Saved data entries

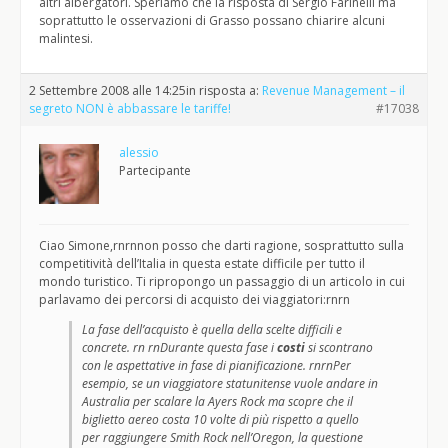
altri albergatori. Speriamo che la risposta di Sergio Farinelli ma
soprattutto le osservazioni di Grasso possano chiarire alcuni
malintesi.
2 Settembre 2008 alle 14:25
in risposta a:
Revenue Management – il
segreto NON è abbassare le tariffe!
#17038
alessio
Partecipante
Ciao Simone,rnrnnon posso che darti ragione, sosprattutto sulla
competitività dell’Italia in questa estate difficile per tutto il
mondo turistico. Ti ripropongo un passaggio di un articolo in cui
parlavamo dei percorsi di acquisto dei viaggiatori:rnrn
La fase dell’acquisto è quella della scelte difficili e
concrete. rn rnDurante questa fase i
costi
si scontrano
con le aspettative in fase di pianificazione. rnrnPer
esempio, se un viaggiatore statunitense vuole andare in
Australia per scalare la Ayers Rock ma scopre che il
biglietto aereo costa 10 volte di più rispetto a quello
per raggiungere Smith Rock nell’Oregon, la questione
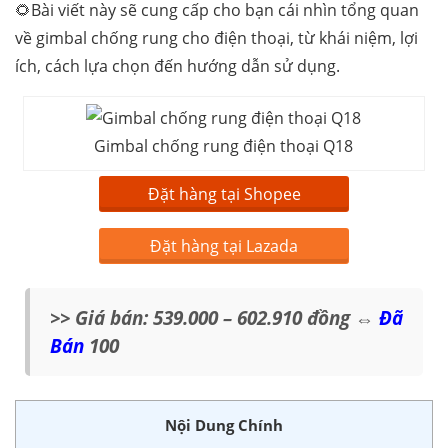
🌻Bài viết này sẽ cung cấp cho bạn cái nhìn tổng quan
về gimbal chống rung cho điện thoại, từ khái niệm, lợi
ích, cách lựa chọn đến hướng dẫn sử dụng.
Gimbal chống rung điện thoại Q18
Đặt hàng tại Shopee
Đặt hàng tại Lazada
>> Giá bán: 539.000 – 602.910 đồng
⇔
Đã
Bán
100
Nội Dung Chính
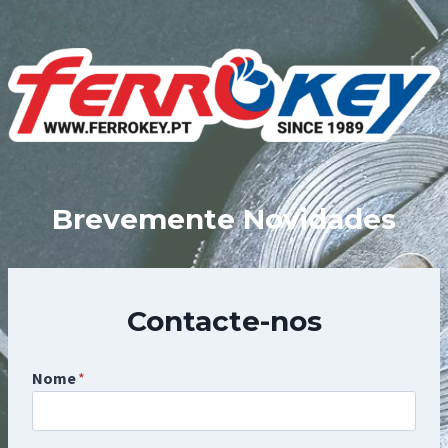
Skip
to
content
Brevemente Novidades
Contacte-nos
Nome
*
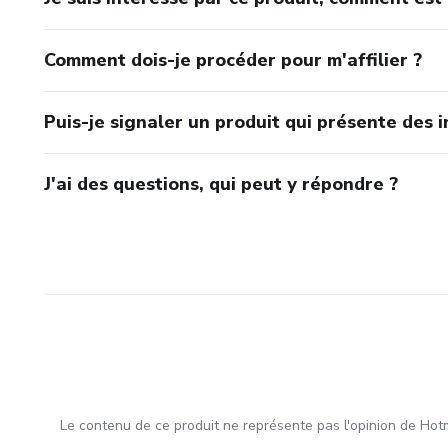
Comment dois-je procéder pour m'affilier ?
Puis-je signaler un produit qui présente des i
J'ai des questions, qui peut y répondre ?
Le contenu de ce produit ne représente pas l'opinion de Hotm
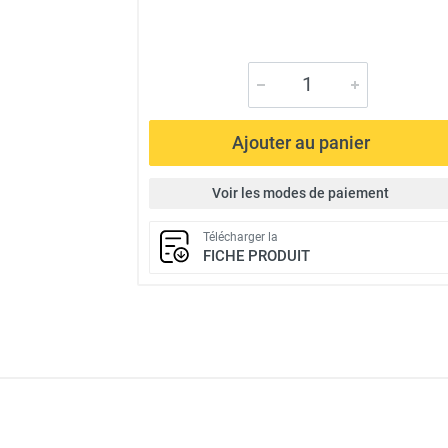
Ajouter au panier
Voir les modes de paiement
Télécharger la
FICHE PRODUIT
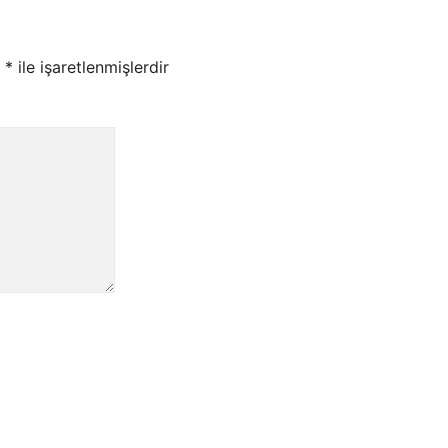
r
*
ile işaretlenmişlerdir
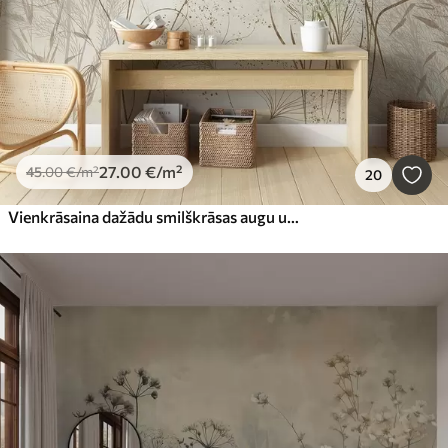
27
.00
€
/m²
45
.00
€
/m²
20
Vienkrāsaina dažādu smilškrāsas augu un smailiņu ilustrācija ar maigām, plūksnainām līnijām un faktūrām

▶ [Task description]:
Quote the text of all the records line for line, leaving out the pictures.

▶ [Expected answer]:
altri albergatori. Speriamo che la risposta di Sergio Farinelli ma
soprattutto le osservazioni di Grasso possano chiarire alcuni
malintesi.
2 Settembre 2008 alle 14:25
in risposta a:
Revenue Management – il
segreto NON è abbassare le tariffe!
#17038
alessio
Partecipante
Ciao Simone,rnrnnon posso che darti ragione, sosprattutto sulla
competitività dell’Italia in questa estate difficile per tutto il
mondo turistico. Ti ripropongo un passaggio di un articolo in cui
parlavamo dei percorsi di acquisto dei viaggiatori:rnrn
La fase dell’acquisto è quella della scelte difficili e
concrete. rn rnDurante questa fase i
costi
si scontrano
con le aspettative in fase di pianificazione. rnrnPer
esempio, se un viaggiatore statunitense vuole andare in
Australia per scalare la Ayers Rock ma scopre che il
biglietto aereo costa 10 volte di più rispetto a quello
per raggiungere Smith Rock nell’Oregon, la questione
🌻Bài viết này sẽ cung cấp cho bạn cái nhìn tổng quan
về gimbal chống rung cho điện thoại, từ khái niệm, lợi
ích, cách lựa chọn đến hướng dẫn sử dụng.
Gimbal chống rung điện thoại Q18
Đặt hàng tại Shopee
Đặt hàng tại Lazada
>> Giá bán: 539.000 – 602.910 đồng
⇔
Đã
Bán
100
Nội Dung Chính
Skip
to
content
Brevemente Novidades
Contacte-nos
Nome
*
Comment dois-je procéder pour m'affilier ?
Puis-je signaler un produit qui présente des i
J'ai des questions, qui peut y répondre ?
Le contenu de ce produit ne représente pas l'opinion de Hotm
Ajouter au panier
Voir les modes de paiement
Télécharger la
FICHE PRODUIT
r
*
ile işaretlenmişlerdir
27
.00
€
/m²
45
.00
€
/m²
20
Vienkrāsaina dažādu smilškrāsas augu un smailiņu ilustrācija ar maigām, plūksnainām līnijām un faktūrām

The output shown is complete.